For the system administrators and DevOps engineers who maintain the backbone of the internet, PHP is a foundational tool. However, a new wave of security disclosures has revealed that even this seasoned veteran of web development is not immune to critical architectural flaws.
According to a series of important security advisories, several vulnerabilities have been identified across multiple PHP versions—including the latest 8.4 and 8.5 branches—that could allow attackers to crash servers or execute malicious scripts.
The most severe vulnerability in this release is CVE-2026-6722, which carries a critical CVSS score of 9.5. This flaw exists within the PHP SOAP extension’s object deduplication mechanism.
When the extension processes duplicate keys within an apache:Map node, a memory management error occurs. Processing the second entry overwrites the first in the temporary map, which frees the original PHP object while leaving a stale, dangling pointer behind in the global map. If an attacker subsequently uses an href reference to point to that freed node, the dangling pointer is copied into the result.

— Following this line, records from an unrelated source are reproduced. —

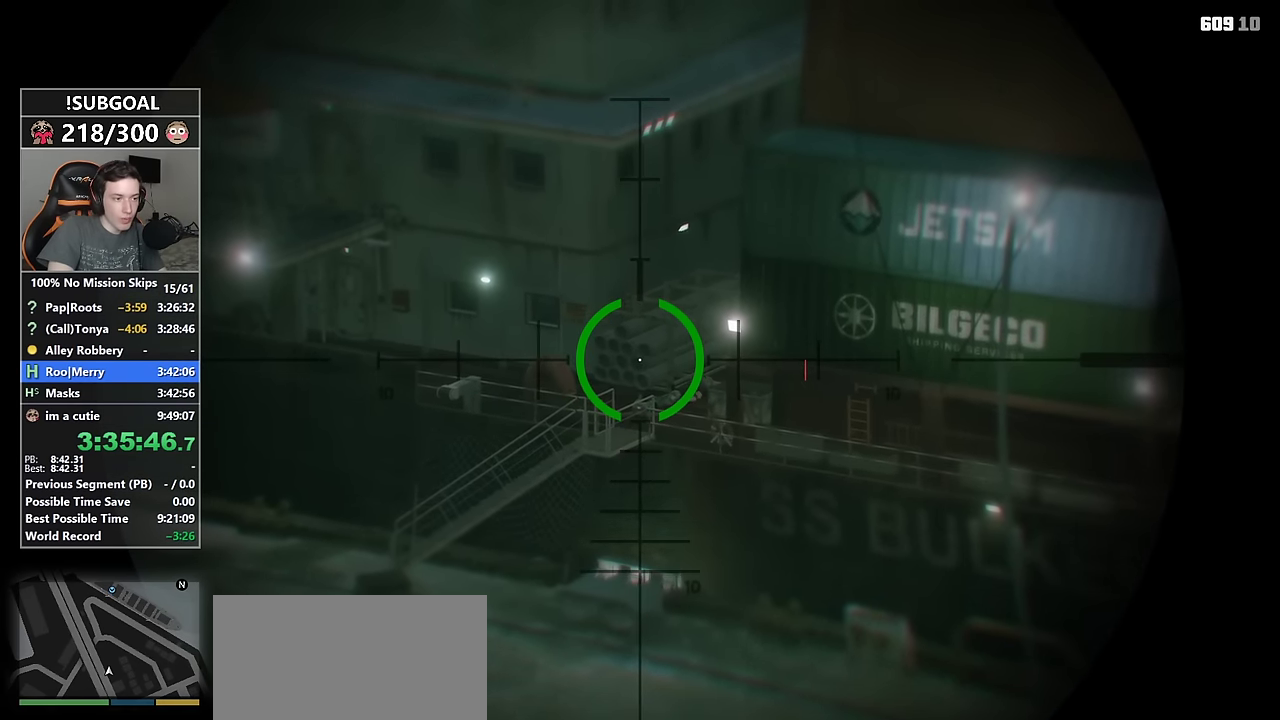
{"keys": [], "mouse": [], "events": [[17, "return", "up"], [67, "mouse_middle", "down"], [117, "return", "down"], [150, "mouse_middle", "up"], [150, "return", "up"], [200, "mouse_middle", "down"], [250, "return", "down"], [300, "mouse_middle", "up"], [300, "return", "up"], [383, "mouse_middle", "down"], [383, "return", "down"], [433, "mouse_middle", "up"], [433, "return", "up"]]}
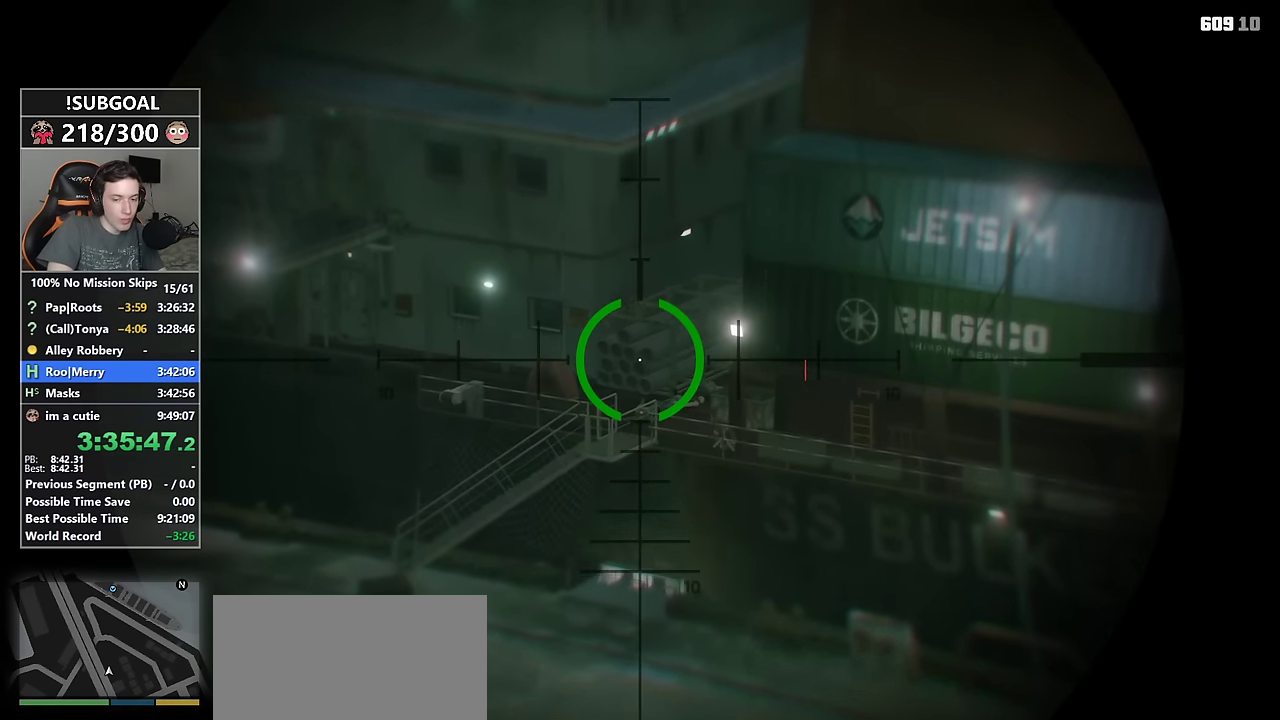
{"keys": ["return"], "mouse": ["middle"], "events": [[33, "mouse_middle", "down"], [33, "return", "down"], [83, "return", "up"], [117, "mouse_middle", "up"], [167, "return", "down"], [217, "mouse_middle", "down"], [267, "return", "up"], [317, "mouse_middle", "up"], [367, "return", "down"], [400, "return", "up"], [500, "mouse_middle", "down"], [500, "return", "down"]]}
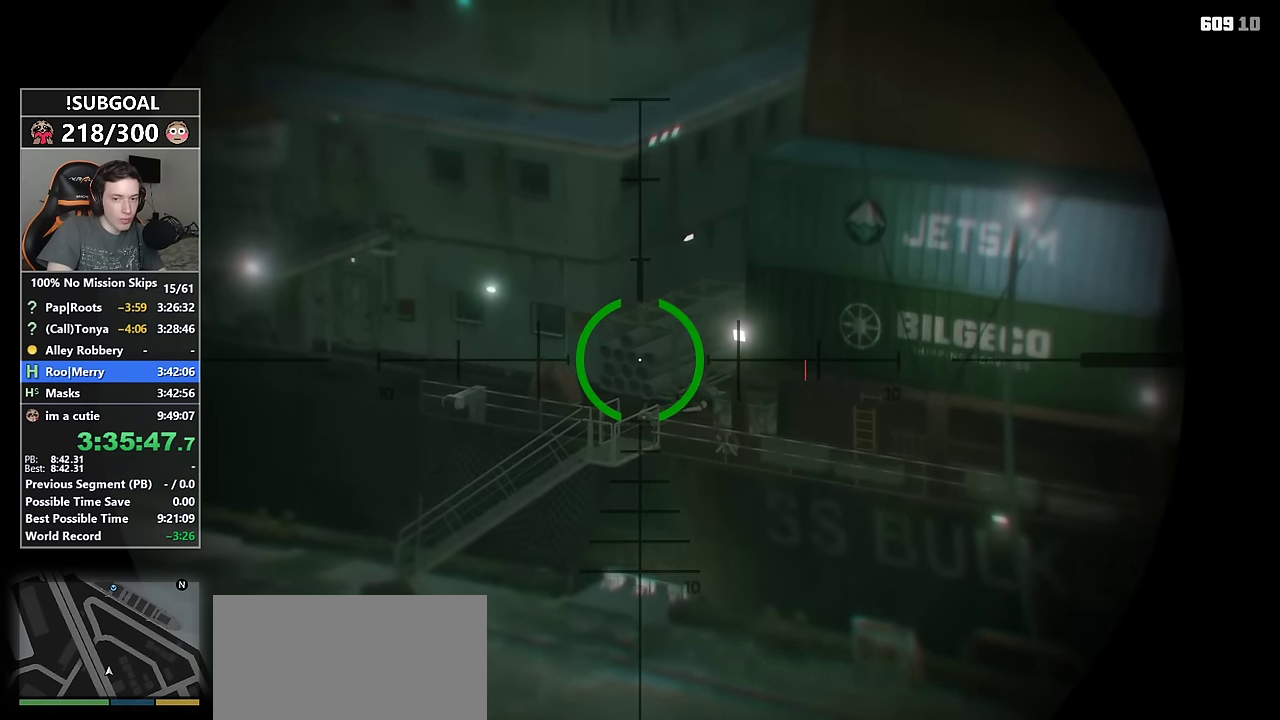
{"keys": ["return"], "mouse": ["middle"], "events": [[50, "return", "up"], [100, "mouse_middle", "up"], [133, "return", "down"], [183, "mouse_middle", "down"], [233, "return", "up"], [283, "mouse_middle", "up"], [333, "mouse_middle", "down"], [333, "return", "down"], [383, "return", "up"], [417, "mouse_middle", "up"], [467, "mouse_middle", "down"], [467, "return", "down"]]}
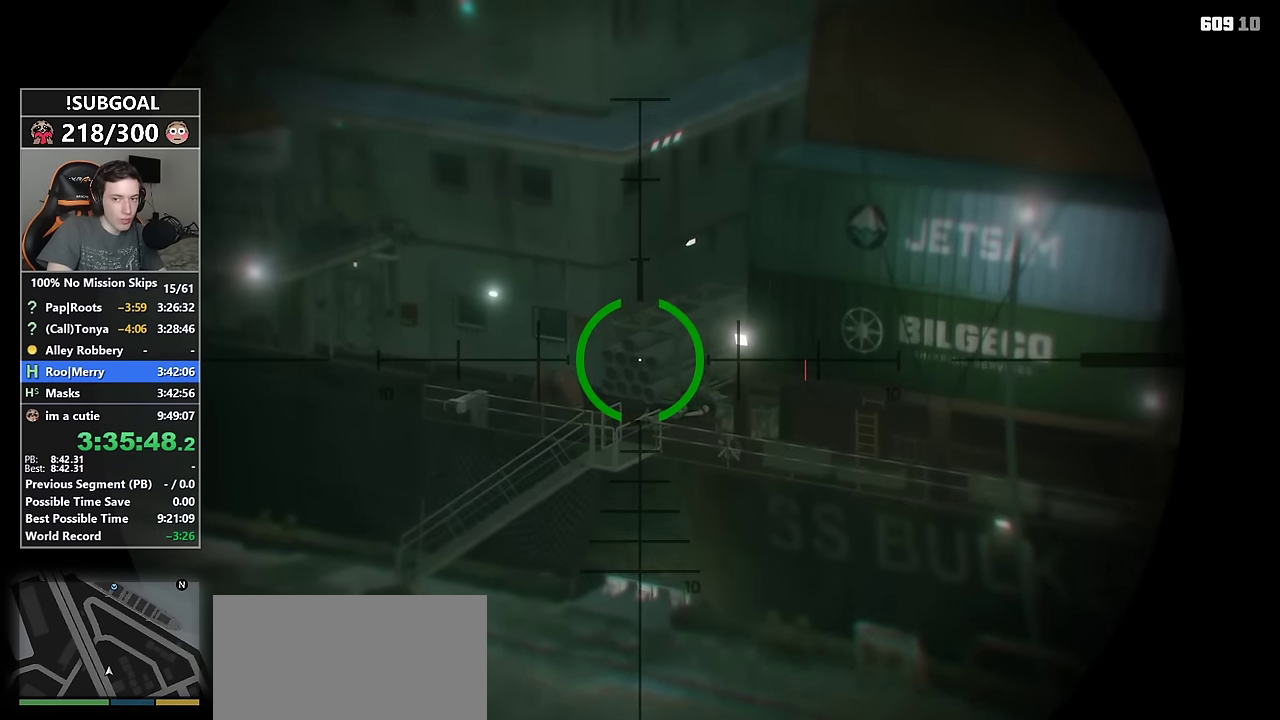
{"keys": ["return"], "mouse": ["middle"], "events": [[67, "mouse_middle", "up"], [67, "return", "up"], [167, "mouse_middle", "down"], [167, "return", "down"], [200, "return", "up"], [250, "mouse_middle", "up"], [300, "mouse_middle", "down"], [300, "return", "down"], [400, "mouse_middle", "up"], [400, "return", "up"], [483, "mouse_middle", "down"], [483, "return", "down"]]}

Because standard PHP string allocations can reclaim this freed memory, an attacker who controls the SOAP request body can exploit this use-after-free vulnerability to execute arbitrary code remotely on the server. For security teams, this is an immediate red flag requiring urgent remediation.
Another high-priority issue is CVE-2026-6735 (CVSS 7.3), which impacts the PHP-FPM status page. Due to inadequate sanitation of user-provided data, an attacker can craft a malicious URL. If a target user—such as a system administrator—views the PHP-FPM status page using this URL, arbitrary JavaScript code will execute on their machine, resulting in a Cross-Site Scripting (XSS) attack.

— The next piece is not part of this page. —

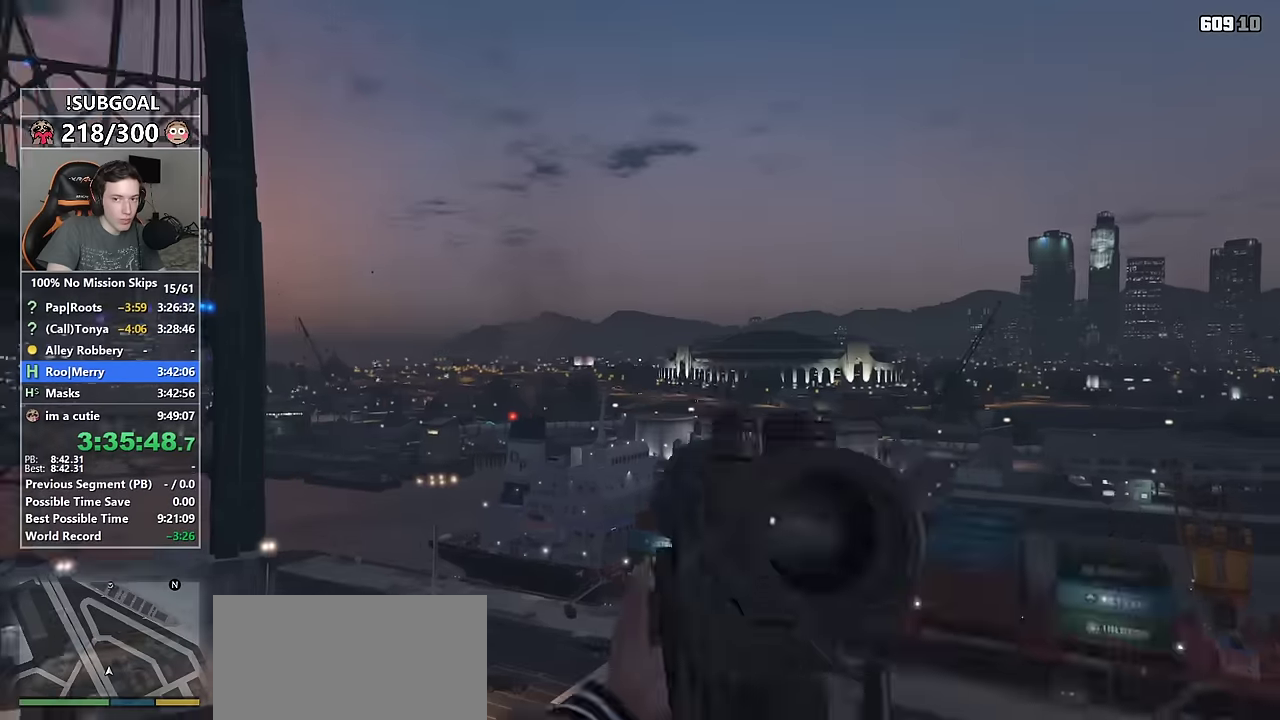
{"keys": ["return"], "mouse": [], "events": [[83, "mouse_middle", "up"], [83, "return", "up"], [133, "mouse_middle", "down"], [166, "return", "down"], [233, "mouse_middle", "up"], [233, "return", "up"], [316, "mouse_middle", "down"], [316, "return", "down"], [366, "return", "up"], [416, "mouse_middle", "up"], [450, "return", "down"]]}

Beyond the critical RCE and XSS flaws, several other vulnerabilities were addressed, primarily resulting in application crashes or denial-of-service (DoS) conditions.
Further SOAP Extension Flaws:
- CVE-2026-7261 (CVSS 6.3): When a SoapServer is configured with SOAP_PERSISTENCE_SESSION, the handler object is persisted across requests via session storage. If a SOAP request throws an error, the object is freed, but a pointer is kept, leading to a use-after-free scenario. This could result in memory corruption, information disclosure, or a process crash.

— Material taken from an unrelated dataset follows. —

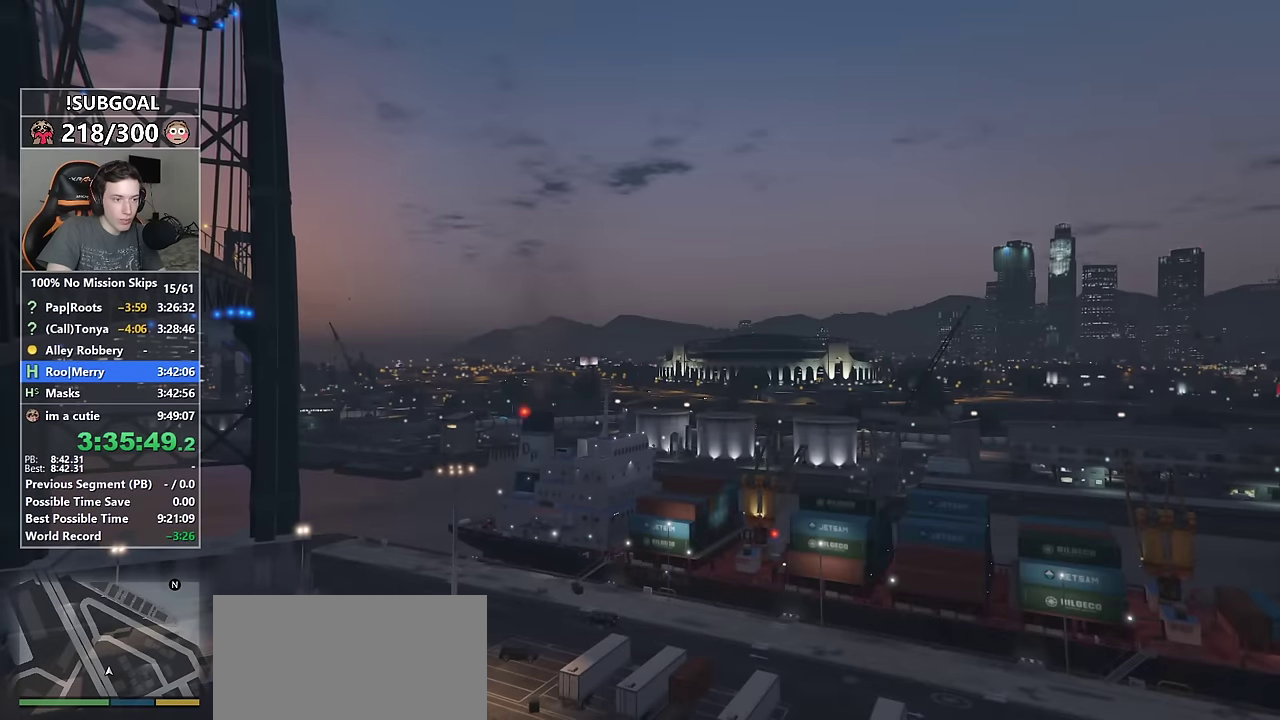
{"keys": [], "mouse": [], "events": [[50, "return", "up"], [100, "return", "down"], [200, "return", "up"], [233, "return", "down"], [333, "return", "up"], [383, "return", "down"], [466, "return", "up"]]}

- CVE-2026-7262 (CVSS 2.9): If a SOAP server has a typemap configured, a missing value element can trigger a null pointer dereference during the decoding process. This allows unauthenticated remote attackers to crash the SOAP server process.
Encoding and String Manipulation Bugs:
- CVE-2026-6104 (CVSS 6.3): Passing an encoding name with an embedded NUL byte to functions like mb_convert_encoding() causes the code to incorrectly assume strings have the same length when strncasecmp() returns 0. This results in an out-of-bounds read, potentially causing information disclosure or crashes. This affects several mbstring functions and INI settings.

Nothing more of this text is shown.